Dr. Ben Ho’s piece in Tuesday’s New York Times entitled “The Conservative Case for Solar Subsidies” is certain to raise a few eyebrows amongst the conservative crowd. But Ho asks a valid question that I’m not sure conservatives have seen fit to fully address in the last few years: What, precisely, should free market denizens hold true about energy policy?
The facile response–that there should simply be no government role–doesn’t quite work here. To be fair, few conservatives suggest such a thing. Ho points out that when there are negative externalities to the production of a good or service the economically efficient policy response requires a tax, and our carbon‐based fuels emit a variety of pollutants when burned. This holds true regardless of one’s opinion about the verities of carbon emissions and climate change: Smog–which results mainly from automobile emissions–remains a key contributor to myriad health problems in the United States, and particulate matter resulting from coal burning bedevils asthmatics.

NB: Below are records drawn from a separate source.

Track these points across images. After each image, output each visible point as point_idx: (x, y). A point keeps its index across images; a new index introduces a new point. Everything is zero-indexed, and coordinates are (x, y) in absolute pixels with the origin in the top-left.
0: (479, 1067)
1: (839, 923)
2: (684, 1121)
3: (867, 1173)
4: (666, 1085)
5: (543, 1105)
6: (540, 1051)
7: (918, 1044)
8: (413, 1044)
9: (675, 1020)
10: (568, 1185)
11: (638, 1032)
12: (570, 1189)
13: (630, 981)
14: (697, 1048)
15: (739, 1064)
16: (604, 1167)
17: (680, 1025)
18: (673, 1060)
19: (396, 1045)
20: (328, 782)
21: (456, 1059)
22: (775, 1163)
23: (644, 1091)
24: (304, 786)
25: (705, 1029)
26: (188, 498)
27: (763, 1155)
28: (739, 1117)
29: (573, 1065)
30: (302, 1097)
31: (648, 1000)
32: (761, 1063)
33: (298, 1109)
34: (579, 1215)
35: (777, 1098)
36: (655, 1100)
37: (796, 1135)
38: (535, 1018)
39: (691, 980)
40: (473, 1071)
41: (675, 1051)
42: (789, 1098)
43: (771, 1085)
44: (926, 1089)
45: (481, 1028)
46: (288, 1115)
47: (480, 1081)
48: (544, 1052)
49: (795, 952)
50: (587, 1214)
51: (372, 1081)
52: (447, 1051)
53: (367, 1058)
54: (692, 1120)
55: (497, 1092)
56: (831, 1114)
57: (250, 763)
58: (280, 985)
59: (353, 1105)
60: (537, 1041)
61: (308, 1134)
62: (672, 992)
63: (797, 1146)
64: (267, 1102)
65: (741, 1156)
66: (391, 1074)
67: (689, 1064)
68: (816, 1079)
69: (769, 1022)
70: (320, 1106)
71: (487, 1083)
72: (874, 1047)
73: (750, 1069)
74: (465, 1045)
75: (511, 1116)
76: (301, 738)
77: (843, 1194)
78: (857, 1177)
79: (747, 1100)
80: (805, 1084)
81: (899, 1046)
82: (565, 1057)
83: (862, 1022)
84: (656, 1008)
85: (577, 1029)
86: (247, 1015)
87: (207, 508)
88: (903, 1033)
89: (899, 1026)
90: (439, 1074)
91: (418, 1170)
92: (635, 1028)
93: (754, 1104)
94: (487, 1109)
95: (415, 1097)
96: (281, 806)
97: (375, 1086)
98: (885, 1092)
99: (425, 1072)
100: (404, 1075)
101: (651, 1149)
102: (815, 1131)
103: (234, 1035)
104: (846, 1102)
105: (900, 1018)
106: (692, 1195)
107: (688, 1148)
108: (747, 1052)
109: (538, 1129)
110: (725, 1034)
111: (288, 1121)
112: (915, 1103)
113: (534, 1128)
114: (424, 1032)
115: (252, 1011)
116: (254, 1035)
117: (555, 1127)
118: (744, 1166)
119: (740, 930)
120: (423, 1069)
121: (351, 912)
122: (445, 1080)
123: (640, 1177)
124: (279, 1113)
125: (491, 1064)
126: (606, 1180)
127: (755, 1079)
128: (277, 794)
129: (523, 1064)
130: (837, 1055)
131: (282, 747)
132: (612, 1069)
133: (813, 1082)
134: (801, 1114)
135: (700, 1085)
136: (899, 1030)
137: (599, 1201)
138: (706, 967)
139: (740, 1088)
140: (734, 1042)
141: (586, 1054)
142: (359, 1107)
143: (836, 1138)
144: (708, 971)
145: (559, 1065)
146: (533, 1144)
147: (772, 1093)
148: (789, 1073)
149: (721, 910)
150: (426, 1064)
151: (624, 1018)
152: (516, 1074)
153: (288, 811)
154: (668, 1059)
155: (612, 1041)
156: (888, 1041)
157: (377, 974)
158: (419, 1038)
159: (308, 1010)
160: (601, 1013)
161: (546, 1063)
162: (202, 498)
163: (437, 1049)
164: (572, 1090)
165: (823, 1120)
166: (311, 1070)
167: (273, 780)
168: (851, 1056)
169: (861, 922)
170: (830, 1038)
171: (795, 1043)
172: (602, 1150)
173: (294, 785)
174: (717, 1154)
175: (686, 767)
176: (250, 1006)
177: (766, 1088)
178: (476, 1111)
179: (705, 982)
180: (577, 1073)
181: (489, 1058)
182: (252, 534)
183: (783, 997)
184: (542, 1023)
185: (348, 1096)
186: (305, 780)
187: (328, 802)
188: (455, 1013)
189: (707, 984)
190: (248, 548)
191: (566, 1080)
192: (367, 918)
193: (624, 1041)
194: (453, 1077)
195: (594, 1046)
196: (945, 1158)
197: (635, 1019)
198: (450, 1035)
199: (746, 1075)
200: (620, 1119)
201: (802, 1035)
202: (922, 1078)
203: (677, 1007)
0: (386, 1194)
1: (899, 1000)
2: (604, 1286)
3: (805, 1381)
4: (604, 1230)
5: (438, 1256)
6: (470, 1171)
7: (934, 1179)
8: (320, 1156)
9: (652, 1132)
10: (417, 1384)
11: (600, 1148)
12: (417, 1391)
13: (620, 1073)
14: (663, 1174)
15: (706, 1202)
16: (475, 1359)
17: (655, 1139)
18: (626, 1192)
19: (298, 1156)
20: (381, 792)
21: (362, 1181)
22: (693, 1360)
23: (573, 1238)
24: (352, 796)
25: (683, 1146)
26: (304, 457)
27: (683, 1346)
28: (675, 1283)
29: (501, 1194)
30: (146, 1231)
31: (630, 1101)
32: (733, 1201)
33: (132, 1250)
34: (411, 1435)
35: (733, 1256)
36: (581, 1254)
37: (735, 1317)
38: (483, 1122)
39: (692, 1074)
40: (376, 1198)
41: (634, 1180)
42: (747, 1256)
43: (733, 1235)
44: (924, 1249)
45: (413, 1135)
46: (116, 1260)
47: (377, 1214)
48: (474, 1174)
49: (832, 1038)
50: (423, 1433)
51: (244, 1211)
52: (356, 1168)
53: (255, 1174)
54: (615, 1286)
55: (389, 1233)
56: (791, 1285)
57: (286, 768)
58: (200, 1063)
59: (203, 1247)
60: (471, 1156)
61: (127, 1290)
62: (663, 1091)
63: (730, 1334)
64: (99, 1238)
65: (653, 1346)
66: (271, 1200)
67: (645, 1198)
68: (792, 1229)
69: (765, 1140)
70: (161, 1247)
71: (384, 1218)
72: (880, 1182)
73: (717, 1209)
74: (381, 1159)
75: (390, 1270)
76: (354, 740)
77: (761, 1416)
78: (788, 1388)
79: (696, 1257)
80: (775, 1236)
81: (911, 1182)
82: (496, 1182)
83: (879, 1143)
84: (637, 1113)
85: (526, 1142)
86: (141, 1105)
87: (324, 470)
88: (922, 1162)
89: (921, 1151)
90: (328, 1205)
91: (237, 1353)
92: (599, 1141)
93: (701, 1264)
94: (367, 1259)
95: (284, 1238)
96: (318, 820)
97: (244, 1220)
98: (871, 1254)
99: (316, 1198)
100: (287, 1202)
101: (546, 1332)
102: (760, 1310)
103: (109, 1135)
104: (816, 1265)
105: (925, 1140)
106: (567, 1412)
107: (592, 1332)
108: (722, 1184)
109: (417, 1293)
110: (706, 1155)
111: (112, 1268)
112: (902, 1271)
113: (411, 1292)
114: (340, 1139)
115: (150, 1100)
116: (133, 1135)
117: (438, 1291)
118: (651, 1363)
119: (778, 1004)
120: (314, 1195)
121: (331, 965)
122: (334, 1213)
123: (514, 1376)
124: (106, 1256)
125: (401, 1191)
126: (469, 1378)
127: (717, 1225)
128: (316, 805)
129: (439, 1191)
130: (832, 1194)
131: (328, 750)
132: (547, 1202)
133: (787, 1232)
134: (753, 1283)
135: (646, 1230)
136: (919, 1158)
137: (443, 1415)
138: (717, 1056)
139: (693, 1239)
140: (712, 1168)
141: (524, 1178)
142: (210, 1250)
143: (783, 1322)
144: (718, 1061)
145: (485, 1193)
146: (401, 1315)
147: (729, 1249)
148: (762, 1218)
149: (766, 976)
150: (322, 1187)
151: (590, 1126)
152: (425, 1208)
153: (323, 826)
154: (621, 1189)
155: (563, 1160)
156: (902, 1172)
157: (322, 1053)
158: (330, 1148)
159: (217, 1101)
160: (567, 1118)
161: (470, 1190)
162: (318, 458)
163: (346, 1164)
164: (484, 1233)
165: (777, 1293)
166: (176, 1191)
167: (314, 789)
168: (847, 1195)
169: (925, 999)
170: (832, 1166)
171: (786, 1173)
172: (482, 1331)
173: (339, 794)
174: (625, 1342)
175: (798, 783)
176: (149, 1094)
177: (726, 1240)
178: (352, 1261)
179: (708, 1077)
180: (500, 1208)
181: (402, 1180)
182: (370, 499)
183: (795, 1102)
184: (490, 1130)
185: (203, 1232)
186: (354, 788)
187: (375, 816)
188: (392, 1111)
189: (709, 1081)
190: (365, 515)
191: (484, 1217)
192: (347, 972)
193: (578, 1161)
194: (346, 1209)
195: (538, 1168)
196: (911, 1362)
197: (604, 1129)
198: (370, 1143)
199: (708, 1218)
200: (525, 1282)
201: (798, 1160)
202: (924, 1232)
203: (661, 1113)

But the libertarian solution is not quite as simple as imposing a tax that covers the socialized pollution costs of burning fossil fuels. We have a nationwide energy grid, one that the federal government played an integral role in conceiving and constructing. Without eminent domain, such a thing would have been all but impossible. The federal government’s regulatory apparatus also has an integral role in regulating power providers, and since the provision of power is a natural monopoly, it’s hard to conceive of an alternative, at least for the moment.